BEGIN INFORMATION

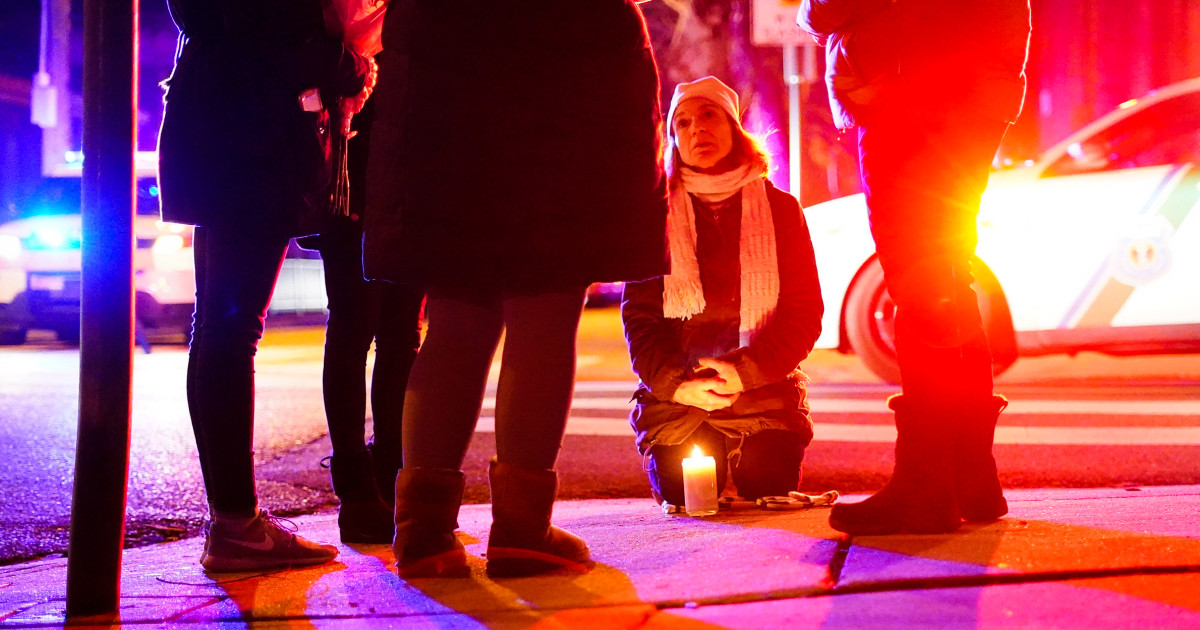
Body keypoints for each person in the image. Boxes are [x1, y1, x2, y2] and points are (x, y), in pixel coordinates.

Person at [363, 0, 668, 578]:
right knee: (544, 315)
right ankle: (522, 529)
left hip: (447, 104)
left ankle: (423, 532)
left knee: (455, 321)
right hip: (559, 95)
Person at [157, 1, 376, 571]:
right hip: (255, 138)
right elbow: (272, 23)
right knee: (231, 328)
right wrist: (340, 57)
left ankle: (232, 519)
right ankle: (236, 524)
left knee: (219, 328)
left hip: (223, 127)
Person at [798, 0, 1031, 535]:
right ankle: (970, 474)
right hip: (974, 89)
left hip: (907, 89)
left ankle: (926, 482)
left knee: (919, 274)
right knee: (945, 267)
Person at [622, 77, 824, 510]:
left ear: (734, 126)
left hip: (762, 391)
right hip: (682, 398)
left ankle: (762, 446)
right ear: (673, 140)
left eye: (709, 115)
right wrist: (677, 386)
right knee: (688, 493)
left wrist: (747, 372)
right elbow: (639, 323)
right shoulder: (653, 215)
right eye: (682, 123)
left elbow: (804, 314)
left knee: (766, 481)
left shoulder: (780, 209)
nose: (697, 130)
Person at [300, 98, 426, 545]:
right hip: (369, 172)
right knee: (380, 332)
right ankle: (368, 483)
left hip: (382, 169)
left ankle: (371, 484)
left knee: (377, 332)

END INFORMATION

## EXERCISE BRIEF
From the line that holds "right elbow: (272, 23)" to the last line of the records above, print each line exactly. Add nothing else.

## EXPECTED ANSWER
right elbow: (272, 23)
right knee: (231, 328)
right wrist: (340, 57)
left ankle: (232, 519)
right ankle: (236, 524)
left knee: (219, 328)
left hip: (223, 127)
Person at [798, 0, 1031, 535]:
right ankle: (970, 474)
right hip: (974, 89)
left hip: (907, 89)
left ankle: (926, 482)
left knee: (919, 274)
right knee: (945, 267)
Person at [622, 77, 824, 510]:
left ear: (734, 126)
left hip: (762, 391)
right hip: (682, 398)
left ankle: (762, 446)
right ear: (673, 140)
left eye: (709, 115)
right wrist: (677, 386)
right knee: (688, 493)
left wrist: (747, 372)
right elbow: (639, 323)
right shoulder: (653, 215)
right eye: (682, 123)
left elbow: (804, 314)
left knee: (766, 481)
left shoulder: (780, 209)
nose: (697, 130)
Person at [300, 98, 426, 545]:
right hip: (369, 172)
right knee: (380, 332)
right ankle: (368, 483)
left hip: (382, 169)
left ankle: (371, 484)
left knee: (377, 332)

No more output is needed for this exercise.